### EXERCISE GOAL
Transcribe each of the entries below line by line, reproducing every character without alteration.
*** EXTRACTED RECORDS Section Begins ***
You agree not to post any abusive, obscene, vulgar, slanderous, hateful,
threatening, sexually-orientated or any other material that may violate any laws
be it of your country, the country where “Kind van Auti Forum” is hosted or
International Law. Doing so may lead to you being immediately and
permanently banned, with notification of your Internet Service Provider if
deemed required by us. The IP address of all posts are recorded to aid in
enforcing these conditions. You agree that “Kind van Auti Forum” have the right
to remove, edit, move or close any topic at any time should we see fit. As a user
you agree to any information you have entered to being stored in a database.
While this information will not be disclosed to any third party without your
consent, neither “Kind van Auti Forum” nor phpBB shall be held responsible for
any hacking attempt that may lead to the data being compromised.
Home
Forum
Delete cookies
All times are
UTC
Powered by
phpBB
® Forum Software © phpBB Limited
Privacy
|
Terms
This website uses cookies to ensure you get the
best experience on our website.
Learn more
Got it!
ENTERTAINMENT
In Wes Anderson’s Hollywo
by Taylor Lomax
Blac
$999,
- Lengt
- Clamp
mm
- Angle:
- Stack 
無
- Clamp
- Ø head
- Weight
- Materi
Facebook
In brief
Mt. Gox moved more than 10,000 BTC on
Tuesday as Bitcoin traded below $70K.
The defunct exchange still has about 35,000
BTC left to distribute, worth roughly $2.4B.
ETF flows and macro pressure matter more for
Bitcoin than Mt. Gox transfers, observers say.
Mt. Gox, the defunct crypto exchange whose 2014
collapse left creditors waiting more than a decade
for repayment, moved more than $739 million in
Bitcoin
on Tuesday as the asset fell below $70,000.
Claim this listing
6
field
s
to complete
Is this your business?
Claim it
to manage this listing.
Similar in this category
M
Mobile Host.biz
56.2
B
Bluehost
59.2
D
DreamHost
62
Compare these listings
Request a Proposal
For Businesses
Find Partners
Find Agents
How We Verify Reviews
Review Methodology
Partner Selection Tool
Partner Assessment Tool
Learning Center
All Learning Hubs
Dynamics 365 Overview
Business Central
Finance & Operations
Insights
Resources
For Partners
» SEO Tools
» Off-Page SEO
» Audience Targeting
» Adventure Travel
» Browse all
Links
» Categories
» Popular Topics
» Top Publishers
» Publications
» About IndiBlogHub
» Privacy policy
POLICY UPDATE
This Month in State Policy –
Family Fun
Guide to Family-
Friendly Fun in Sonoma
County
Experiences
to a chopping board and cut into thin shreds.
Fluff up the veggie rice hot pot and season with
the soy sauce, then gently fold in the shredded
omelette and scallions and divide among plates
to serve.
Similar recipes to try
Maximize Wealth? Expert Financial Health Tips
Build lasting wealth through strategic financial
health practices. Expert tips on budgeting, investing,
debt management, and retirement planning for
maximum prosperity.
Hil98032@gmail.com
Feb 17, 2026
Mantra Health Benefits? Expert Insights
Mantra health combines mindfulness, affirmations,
*** EXTRACTED RECORDS Section Ends ***
### WRITTEN RESPONSE
You agree not to post any abusive, obscene, vulgar, slanderous, hateful,
threatening, sexually-orientated or any other material that may violate any laws
be it of your country, the country where “Kind van Auti Forum” is hosted or
International Law. Doing so may lead to you being immediately and
permanently banned, with notification of your Internet Service Provider if
deemed required by us. The IP address of all posts are recorded to aid in
enforcing these conditions. You agree that “Kind van Auti Forum” have the right
to remove, edit, move or close any topic at any time should we see fit. As a user
you agree to any information you have entered to being stored in a database.
While this information will not be disclosed to any third party without your
consent, neither “Kind van Auti Forum” nor phpBB shall be held responsible for
any hacking attempt that may lead to the data being compromised.
Home
Forum
Delete cookies
All times are
UTC
Powered by
phpBB
® Forum Software © phpBB Limited
Privacy
|
Terms
This website uses cookies to ensure you get the
best experience on our website.
Learn more
Got it!
ENTERTAINMENT
In Wes Anderson’s Hollywo
by Taylor Lomax
Blac
$999,
- Lengt
- Clamp
mm
- Angle:
- Stack 
無
- Clamp
- Ø head
- Weight
- Materi
Facebook
In brief
Mt. Gox moved more than 10,000 BTC on
Tuesday as Bitcoin traded below $70K.
The defunct exchange still has about 35,000
BTC left to distribute, worth roughly $2.4B.
ETF flows and macro pressure matter more for
Bitcoin than Mt. Gox transfers, observers say.
Mt. Gox, the defunct crypto exchange whose 2014
collapse left creditors waiting more than a decade
for repayment, moved more than $739 million in
Bitcoin
on Tuesday as the asset fell below $70,000.
Claim this listing
6
field
s
to complete
Is this your business?
Claim it
to manage this listing.
Similar in this category
M
Mobile Host.biz
56.2
B
Bluehost
59.2
D
DreamHost
62
Compare these listings
Request a Proposal
For Businesses
Find Partners
Find Agents
How We Verify Reviews
Review Methodology
Partner Selection Tool
Partner Assessment Tool
Learning Center
All Learning Hubs
Dynamics 365 Overview
Business Central
Finance & Operations
Insights
Resources
For Partners
» SEO Tools
» Off-Page SEO
» Audience Targeting
» Adventure Travel
» Browse all
Links
» Categories
» Popular Topics
» Top Publishers
» Publications
» About IndiBlogHub
» Privacy policy
POLICY UPDATE
This Month in State Policy –
Family Fun
Guide to Family-
Friendly Fun in Sonoma
County
Experiences
to a chopping board and cut into thin shreds.
Fluff up the veggie rice hot pot and season with
the soy sauce, then gently fold in the shredded
omelette and scallions and divide among plates
to serve.
Similar recipes to try
Maximize Wealth? Expert Financial Health Tips
Build lasting wealth through strategic financial
health practices. Expert tips on budgeting, investing,
debt management, and retirement planning for
maximum prosperity.
Hil98032@gmail.com
Feb 17, 2026
Mantra Health Benefits? Expert Insights
Mantra health combines mindfulness, affirmations,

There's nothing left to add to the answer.